## Your task
Report every line below that holds the word "they".

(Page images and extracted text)
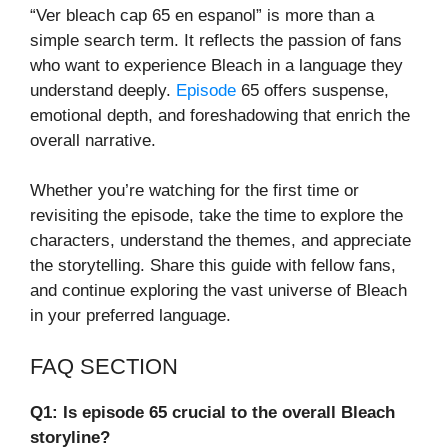
“Ver bleach cap 65 en espanol” is more than a
simple search term. It reflects the passion of fans
who want to experience Bleach in a language they
understand deeply.
Episode
65 offers suspense,
emotional depth, and foreshadowing that enrich the
overall narrative.
Whether you’re watching for the first time or
revisiting the episode, take the time to explore the
characters, understand the themes, and appreciate
the storytelling. Share this guide with fellow fans,
and continue exploring the vast universe of Bleach
in your preferred language.
FAQ SECTION
Q1: Is episode 65 crucial to the overall Bleach
storyline?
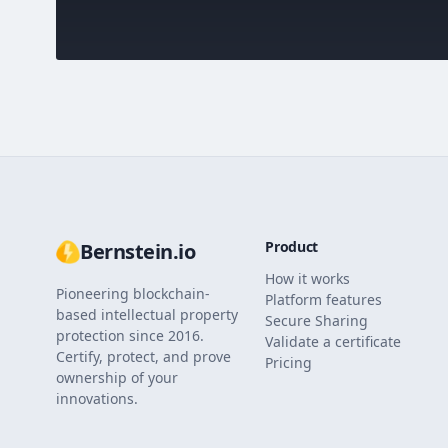
Product
Bernstein.io
How it works
Pioneering blockchain-
Platform features
based intellectual property
Secure Sharing
protection since 2016.
Validate a certificate
Certify, protect, and prove
Pricing
ownership of your
innovations.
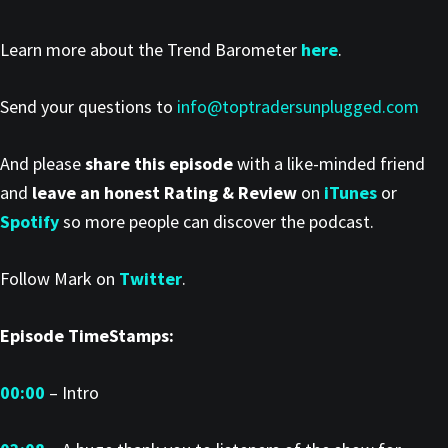
Learn more about the Trend Barometer
here
.
Send your questions to
info@toptradersunplugged.com
And please
share this episode
with a like-minded friend
and
leave an honest Rating & Review
on
iTunes
or
Spotify
so more people can discover the podcast.
Follow Mark on
Twitter
.
Episode TimeStamps:
00:00
– Intro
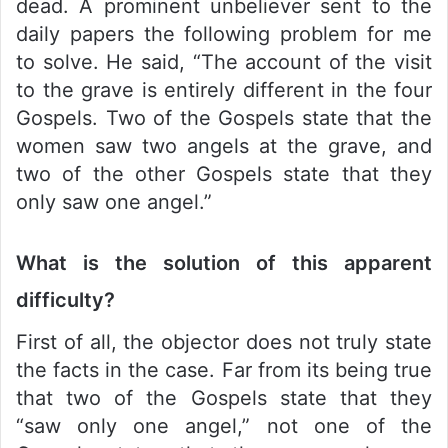
dead. A prominent unbeliever sent to the
daily papers the following problem for me
to solve. He said, “The account of the visit
to the grave is entirely different in the four
Gospels. Two of the Gospels state that the
women saw two angels at the grave, and
two of the other Gospels state that they
only saw one angel.”
What is the solution of this apparent
difficulty?
First of all, the objector does not truly state
the facts in the case. Far from its being true
that two of the Gospels state that they
“saw only one angel,” not one of the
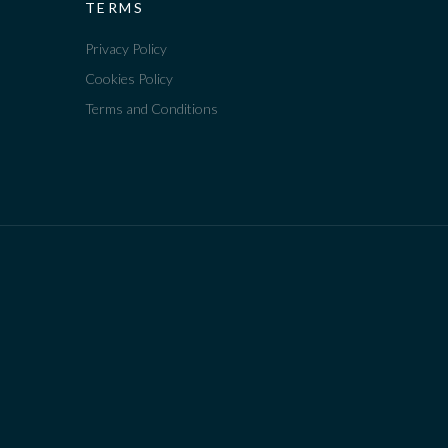
TERMS
Privacy Policy
Cookies Policy
Terms and Conditions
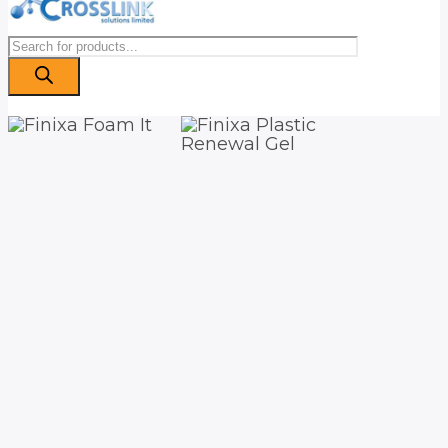
Products
search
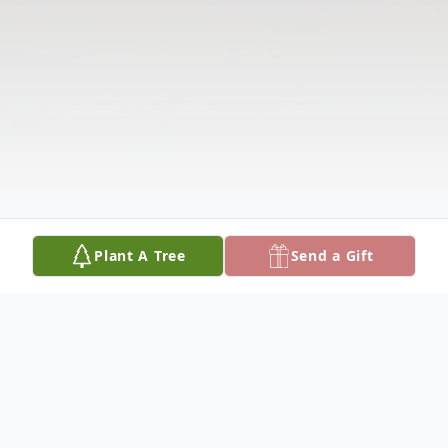
Plant A Tree
Send a Gift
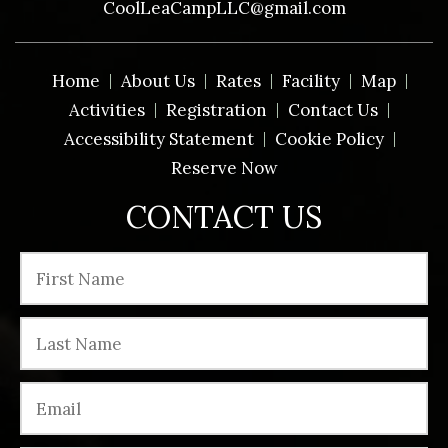
CoolLeaCampLLC@gmail.com
Home
About Us
Rates
Facility
Map
Activities
Registration
Contact Us
Accessibility Statement
Cookie Policy
Reserve Now
CONTACT US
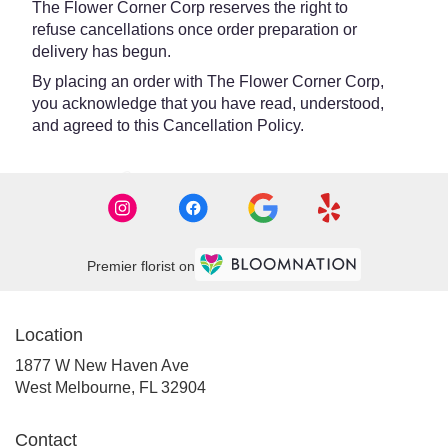
The Flower Corner Corp reserves the right to
refuse cancellations once order preparation or
delivery has begun.
By placing an order with The Flower Corner Corp,
you acknowledge that you have read, understood,
and agreed to this Cancellation Policy.
Premier florist on
Location
1877 W New Haven Ave
(link
West Melbourne, FL 32904
opens
in
Contact
a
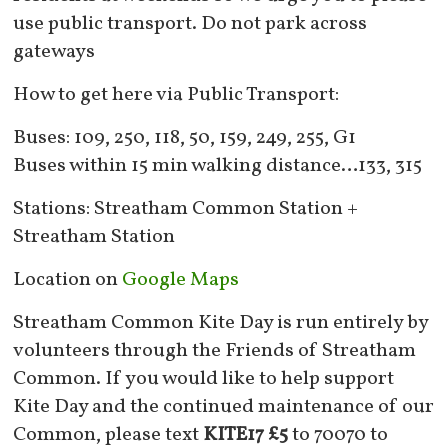
use public transport. Do not park across
gateways
How to get here via Public Transport:
Buses: 109, 250, 118, 50, 159, 249, 255, G1
Buses within 15 min walking distance…133, 315
Stations: Streatham Common Station +
Streatham Station
Location on
Google Maps
Streatham Common Kite Day is run entirely by
volunteers through the Friends of Streatham
Common. If you would like to help support
Kite Day and the continued maintenance of our
Common, please text
KITE17 £5
to 70070 to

## The completed task
who want to experience Bleach in a language they
two of the other Gospels state that they
that two of the Gospels state that they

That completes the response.